## WHAT NEEDS TO BE DONE:
Produce an exact copy of the data below.

====== RECORD EXCERPTS

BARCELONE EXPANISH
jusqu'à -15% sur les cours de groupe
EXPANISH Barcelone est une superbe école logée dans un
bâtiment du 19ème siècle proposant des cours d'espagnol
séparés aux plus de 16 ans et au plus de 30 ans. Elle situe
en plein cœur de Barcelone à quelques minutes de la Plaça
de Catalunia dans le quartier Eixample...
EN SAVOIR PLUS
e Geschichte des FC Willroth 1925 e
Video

============

## TASK OUTPUT:
BARCELONE EXPANISH
jusqu'à -15% sur les cours de groupe
EXPANISH Barcelone est une superbe école logée dans un
bâtiment du 19ème siècle proposant des cours d'espagnol
séparés aux plus de 16 ans et au plus de 30 ans. Elle situe
en plein cœur de Barcelone à quelques minutes de la Plaça
de Catalunia dans le quartier Eixample...
EN SAVOIR PLUS
e Geschichte des FC Willroth 1925 e
Video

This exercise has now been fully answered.